Тот спокойно докуривал очередную сигарету. По выражению его лица было ясно, что этот процесс доставляет ему огромное наслаждение. Вообще он все делал с аппетитом. Выпивал очередную рюмочку холодной густой водки, затягивался дымом безобразно вонючей «Примы», вспоминал подробности своей чудовищной жизни. Вообще у него был вид человека, абсолютно довольного собой.
– Слушай, Петро, а ты историю рассказывал про татарку, помнишь?

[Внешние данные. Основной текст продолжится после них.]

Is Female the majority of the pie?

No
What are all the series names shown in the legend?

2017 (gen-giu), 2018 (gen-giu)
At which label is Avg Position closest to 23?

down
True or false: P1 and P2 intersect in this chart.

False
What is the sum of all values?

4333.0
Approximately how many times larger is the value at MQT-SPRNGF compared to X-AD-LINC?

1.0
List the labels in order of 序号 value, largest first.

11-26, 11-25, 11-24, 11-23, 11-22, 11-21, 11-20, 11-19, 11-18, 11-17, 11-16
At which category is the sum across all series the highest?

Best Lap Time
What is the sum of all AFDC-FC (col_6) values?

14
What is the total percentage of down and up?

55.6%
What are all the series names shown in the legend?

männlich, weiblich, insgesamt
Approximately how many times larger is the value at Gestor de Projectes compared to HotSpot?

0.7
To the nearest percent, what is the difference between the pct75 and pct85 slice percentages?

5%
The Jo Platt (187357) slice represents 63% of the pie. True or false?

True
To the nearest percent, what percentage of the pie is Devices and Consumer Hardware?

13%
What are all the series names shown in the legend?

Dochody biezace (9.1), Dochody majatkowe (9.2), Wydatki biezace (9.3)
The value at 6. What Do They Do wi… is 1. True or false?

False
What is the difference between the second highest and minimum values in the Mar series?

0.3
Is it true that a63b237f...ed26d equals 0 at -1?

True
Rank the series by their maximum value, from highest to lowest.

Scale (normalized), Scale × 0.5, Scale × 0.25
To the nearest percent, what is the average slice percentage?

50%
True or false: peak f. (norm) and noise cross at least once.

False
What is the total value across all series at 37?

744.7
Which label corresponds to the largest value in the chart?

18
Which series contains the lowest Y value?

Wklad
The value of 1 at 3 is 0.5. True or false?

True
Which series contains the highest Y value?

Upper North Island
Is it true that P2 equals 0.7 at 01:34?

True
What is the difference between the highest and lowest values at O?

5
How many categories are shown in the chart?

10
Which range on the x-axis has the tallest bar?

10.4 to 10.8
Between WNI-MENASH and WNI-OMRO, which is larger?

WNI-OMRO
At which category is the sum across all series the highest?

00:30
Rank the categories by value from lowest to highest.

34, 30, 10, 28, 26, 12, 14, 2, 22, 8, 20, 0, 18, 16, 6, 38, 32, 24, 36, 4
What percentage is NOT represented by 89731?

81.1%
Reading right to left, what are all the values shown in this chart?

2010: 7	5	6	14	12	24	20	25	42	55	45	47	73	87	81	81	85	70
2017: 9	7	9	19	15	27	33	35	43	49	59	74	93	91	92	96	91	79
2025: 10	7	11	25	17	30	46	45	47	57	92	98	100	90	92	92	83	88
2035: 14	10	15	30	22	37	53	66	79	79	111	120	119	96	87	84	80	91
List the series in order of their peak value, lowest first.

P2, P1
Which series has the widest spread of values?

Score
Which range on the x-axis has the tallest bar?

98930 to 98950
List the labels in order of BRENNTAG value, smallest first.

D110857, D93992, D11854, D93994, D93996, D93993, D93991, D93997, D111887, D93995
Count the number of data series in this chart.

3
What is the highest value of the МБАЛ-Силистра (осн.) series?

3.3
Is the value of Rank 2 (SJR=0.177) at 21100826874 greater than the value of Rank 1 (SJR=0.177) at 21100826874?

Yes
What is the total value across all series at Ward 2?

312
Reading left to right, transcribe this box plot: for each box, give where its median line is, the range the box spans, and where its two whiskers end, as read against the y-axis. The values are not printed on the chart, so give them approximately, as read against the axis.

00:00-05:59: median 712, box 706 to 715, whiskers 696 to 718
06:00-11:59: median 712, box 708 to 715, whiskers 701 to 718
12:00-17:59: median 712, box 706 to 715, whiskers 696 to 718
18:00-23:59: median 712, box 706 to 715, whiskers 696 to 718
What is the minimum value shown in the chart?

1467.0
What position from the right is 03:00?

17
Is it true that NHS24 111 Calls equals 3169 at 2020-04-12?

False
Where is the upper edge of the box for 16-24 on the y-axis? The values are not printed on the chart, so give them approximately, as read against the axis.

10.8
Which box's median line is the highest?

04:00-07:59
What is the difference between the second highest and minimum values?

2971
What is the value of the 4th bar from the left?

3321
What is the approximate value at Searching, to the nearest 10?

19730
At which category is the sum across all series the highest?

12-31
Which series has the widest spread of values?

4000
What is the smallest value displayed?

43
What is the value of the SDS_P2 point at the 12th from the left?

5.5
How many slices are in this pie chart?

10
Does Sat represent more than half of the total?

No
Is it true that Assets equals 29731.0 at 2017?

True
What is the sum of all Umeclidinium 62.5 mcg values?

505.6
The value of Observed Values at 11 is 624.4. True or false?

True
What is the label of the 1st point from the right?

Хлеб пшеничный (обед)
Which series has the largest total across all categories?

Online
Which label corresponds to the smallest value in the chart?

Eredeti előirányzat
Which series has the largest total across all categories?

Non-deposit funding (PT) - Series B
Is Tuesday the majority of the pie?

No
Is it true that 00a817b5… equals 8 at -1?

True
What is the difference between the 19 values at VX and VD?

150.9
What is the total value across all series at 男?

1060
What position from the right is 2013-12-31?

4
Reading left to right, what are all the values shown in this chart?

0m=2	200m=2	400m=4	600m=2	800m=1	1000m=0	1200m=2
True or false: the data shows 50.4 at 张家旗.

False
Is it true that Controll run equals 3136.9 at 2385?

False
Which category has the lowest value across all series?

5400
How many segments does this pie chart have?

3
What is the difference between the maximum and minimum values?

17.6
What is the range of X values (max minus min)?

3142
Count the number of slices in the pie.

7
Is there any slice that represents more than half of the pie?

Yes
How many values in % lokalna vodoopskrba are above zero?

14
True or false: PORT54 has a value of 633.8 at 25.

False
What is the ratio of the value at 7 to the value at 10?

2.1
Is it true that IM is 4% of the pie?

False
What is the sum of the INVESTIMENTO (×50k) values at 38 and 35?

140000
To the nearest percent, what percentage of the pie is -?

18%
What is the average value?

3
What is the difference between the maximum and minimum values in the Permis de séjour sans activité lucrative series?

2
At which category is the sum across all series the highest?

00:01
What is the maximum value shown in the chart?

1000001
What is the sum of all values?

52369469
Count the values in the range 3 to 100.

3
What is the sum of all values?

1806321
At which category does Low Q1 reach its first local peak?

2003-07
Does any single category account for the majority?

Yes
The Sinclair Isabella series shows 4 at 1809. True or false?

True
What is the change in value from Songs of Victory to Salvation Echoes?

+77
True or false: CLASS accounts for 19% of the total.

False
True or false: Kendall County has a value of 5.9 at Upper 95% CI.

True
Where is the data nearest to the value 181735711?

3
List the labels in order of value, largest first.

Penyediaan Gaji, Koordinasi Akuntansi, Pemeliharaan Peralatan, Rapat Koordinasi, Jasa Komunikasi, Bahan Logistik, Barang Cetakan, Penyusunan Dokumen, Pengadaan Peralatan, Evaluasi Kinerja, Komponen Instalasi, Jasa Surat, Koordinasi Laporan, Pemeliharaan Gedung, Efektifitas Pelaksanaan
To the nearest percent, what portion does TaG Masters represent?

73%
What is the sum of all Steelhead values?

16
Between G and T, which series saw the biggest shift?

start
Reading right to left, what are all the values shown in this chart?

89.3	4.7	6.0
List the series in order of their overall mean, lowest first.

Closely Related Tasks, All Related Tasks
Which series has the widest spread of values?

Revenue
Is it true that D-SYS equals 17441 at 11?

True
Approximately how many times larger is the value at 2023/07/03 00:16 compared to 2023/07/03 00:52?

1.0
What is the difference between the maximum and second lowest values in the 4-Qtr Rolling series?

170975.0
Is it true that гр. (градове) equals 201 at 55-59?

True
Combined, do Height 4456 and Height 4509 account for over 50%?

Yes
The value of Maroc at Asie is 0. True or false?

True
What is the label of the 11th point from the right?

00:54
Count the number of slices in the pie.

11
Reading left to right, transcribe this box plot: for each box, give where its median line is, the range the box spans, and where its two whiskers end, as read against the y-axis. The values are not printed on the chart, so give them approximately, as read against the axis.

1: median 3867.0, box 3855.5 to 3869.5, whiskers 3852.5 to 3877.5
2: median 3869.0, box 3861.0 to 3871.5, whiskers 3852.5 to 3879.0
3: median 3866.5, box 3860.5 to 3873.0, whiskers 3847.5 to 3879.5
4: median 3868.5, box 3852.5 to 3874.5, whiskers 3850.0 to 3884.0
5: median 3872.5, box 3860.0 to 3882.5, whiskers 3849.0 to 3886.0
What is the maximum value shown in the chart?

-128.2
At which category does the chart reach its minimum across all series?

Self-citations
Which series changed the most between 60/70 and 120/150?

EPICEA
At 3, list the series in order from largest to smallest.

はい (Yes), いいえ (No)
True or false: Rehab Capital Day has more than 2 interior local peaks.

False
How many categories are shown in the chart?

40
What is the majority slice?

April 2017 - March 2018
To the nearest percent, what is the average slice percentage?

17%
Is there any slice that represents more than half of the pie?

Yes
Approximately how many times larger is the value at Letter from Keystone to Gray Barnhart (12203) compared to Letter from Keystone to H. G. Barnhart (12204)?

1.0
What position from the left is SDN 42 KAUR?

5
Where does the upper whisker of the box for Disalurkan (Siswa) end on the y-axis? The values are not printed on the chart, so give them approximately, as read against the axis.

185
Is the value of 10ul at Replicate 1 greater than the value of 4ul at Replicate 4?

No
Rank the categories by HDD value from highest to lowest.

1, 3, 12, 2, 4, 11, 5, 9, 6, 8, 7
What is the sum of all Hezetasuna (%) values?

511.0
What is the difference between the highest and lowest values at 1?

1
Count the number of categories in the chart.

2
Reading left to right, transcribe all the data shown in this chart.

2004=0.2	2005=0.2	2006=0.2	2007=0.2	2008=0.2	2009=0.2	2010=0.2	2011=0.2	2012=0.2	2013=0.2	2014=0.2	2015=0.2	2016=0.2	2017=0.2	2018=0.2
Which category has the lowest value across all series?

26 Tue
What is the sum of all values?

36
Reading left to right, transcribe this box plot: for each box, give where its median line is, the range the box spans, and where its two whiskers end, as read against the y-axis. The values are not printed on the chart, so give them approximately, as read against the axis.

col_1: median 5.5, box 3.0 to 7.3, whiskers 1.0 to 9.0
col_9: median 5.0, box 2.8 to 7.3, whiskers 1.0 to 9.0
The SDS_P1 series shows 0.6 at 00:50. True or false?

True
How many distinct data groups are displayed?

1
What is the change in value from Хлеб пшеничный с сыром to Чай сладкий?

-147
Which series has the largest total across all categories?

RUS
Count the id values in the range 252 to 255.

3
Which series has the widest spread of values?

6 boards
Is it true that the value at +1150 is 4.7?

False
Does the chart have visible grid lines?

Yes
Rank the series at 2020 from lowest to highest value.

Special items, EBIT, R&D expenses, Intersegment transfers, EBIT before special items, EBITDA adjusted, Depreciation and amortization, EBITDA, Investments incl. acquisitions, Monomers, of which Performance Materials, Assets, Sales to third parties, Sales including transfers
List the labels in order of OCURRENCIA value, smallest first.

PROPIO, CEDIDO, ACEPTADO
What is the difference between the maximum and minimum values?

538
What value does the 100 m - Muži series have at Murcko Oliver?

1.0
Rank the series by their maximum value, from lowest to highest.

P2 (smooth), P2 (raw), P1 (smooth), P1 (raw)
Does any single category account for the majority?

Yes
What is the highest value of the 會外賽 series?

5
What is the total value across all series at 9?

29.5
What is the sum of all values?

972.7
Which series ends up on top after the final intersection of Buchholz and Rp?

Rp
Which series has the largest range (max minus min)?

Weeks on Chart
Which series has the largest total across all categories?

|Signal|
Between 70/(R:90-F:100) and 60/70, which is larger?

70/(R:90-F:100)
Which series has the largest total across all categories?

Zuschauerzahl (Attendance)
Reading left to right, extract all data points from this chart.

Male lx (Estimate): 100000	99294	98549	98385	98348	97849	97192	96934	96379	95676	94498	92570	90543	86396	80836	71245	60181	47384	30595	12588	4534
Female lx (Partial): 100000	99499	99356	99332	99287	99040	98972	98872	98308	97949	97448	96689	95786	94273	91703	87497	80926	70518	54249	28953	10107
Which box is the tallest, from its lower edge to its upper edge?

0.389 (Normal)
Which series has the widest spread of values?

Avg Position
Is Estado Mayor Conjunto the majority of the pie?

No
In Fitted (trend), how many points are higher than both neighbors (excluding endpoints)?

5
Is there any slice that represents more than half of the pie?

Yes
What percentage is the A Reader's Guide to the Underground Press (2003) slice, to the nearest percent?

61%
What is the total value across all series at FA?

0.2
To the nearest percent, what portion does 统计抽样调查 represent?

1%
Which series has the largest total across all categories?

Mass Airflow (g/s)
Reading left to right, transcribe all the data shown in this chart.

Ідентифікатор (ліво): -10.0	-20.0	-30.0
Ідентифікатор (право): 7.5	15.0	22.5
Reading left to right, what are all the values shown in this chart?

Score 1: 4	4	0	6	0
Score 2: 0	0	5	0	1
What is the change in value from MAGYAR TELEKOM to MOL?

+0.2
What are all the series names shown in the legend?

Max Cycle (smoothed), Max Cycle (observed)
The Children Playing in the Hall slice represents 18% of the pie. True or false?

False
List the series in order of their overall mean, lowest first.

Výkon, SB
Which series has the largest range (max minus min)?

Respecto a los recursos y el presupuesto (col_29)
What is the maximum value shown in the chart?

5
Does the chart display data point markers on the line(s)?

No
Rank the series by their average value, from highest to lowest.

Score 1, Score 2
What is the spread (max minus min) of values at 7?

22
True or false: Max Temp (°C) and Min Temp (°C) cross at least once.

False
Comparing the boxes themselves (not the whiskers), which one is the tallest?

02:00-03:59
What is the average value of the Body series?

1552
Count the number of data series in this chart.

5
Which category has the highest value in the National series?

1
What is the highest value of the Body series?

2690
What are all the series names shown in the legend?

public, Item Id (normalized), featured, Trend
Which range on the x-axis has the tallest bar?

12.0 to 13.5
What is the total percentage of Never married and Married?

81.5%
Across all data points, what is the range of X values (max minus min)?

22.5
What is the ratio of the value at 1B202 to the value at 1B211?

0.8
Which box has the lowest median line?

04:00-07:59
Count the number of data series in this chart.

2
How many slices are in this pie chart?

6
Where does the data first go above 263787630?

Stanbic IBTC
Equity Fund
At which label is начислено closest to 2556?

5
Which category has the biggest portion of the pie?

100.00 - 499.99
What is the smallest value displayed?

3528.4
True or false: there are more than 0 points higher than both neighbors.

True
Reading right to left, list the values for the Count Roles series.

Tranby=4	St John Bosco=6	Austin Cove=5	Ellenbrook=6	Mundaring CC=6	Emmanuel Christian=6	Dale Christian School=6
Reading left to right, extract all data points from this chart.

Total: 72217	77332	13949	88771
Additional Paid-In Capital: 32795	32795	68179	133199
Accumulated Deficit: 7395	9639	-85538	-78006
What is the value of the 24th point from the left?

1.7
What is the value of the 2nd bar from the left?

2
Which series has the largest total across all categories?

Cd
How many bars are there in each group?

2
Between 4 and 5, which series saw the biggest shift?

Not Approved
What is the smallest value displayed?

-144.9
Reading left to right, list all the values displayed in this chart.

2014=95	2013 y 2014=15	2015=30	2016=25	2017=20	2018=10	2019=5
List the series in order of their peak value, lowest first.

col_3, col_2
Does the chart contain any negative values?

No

– Как же не помнить – Раиса. Хорошая женщина была. Красивая, добрая. Такой человек и мухи обидеть не может. А вот ведь жизнь как вывернула… – Петро продолжал улыбаться. – Молодые мы тогда были. Любить очень хотелось. Пока молодой, всюду быстро приживаешься. И на зоне тоже весна свой запах имеет, и кровь по жилам гоняет, и петь соловьем хочется. Увидел я Раису, как она по зоне идет. У них, у татарок, знаешь, походка бывает такая кошачья, как будто крадется. Гордая она была очень. И голову так назад откидывала, как будто ей ни до кого дела нет. А лицо… Ну чистый Чингиз-хан. Глаза узкие, брови черные, и губы такие большие, плотные. В общем, глаз оторвать невозможно, до чего хороша! Даже телогрейка ее не портила. Я с тех пор, как ее увидел, ни о чем другом думать не мог. Скоро у нас любовь закипела. Но на зоне встречаться трудно, редко получается, урывками. А нам друг без друга хоть помирай. И решили мы с ней в бега удариться. Там убежать легко было. Я сам частенько отлучался. Так, – заработать, с людьми всякими повстречаться, продуктов раздобыть. Я тогда политических подкармливал – жалко их было. Они народ в такой ситуации никчемный. Редко кто приспособиться мог. Ну, выйти с зоны не очень трудно, и недалеко от зоны передвигаться можно. А дальше бежать некуда: кругом вечная мерзлота. Но мы так порешили: выживем. И правда, выжили. Год почти целый в бегах были, и живы остались. Чудо! Мы с ней то ли хижину, то ли шалаш построили. Из чего уж тогда его соорудили, не помню. Но стены кое-какие были. Правда, там за такой перегородкой от холода не укроешься, но мы с собой кое-что из теплых вещей прихватили, костер жгли. Короче, почему-то не умирали. Я даже сейчас диву даюсь. Не верю, что все это со мной было. Ну, и есть же что-нибудь надо, а что есть, если вокруг кроме снега – ничего. Но и здесь господь выручил. Там высоковольтные провода проходили, птицы за них задевали и на землю падали. Идешь утром вдоль этой высоковольтки и подбираешь тех, которые посъедобнее. Мороженая дичь, одним словом.
Ну, живем мы с ней так месяц-другой, не поймешь, то ли живы, то ли это просто сон какой. И жить вроде дальше не за чем, и помереть лень. Все в нас промерзло насквозь. Ничего не чувствуем, даже подумать, зачем все это, и то тяжело. Мы и времени счет потеряли – ни месяцев не помним, ни дней. Стал я только замечать, что Рая какая-то не такая стала. Но опять – толком приглядеться не могу, потому и сам как под наркозом. Я так ничего и не понял, пока она однажды не легла в нашем шалаше и не объявила, что сейчас родит, а роды должен принимать я. И родила, представьте себе, живого ребеночка – девочку. И тут мы оба как бы проснулись. Я понял: надо возвращаться, с ребенком так долго не протянем, и стал Раю уговаривать. Пошли, говорю, обратно в зону. Все равно пропадем здесь. Она долго не хотела, потом как-то внезапно согласилась. Как будто приговор себе вынесла. И стала меня торопить. Мы и день назначили, когда сдаваться пойдем, потому что так сразу-то страшно решиться. Оставалось у нас еще немного времени. Утром вышли мы на очередную «охоту», птиц подбирать. А девочку в хижине оставили. Долго проходили, ничего не нашли, а когда вернулись – Рая девочку тронула, а она вместе с тряпкой, которая у нас была вместо одеяльца, к полу примерзла. Смотрю я на Раю и вижу – ничего в ней не шелохнулось. Показалось даже, что она вздохнула как-то с облегчением. Тогда ведь думали, что другой жизни уже никогда не будет. А я, помню, заплакал, так мне эту девочку жалко стало. Рая на меня через плечо посмотрела, и такая ненависть у нее во взгляде была, что я сразу замолчал. А она спокойно повернулась и пошла. И я за ней тронулся – назад, в зону. Вот так, – как бы подвел черту Петро.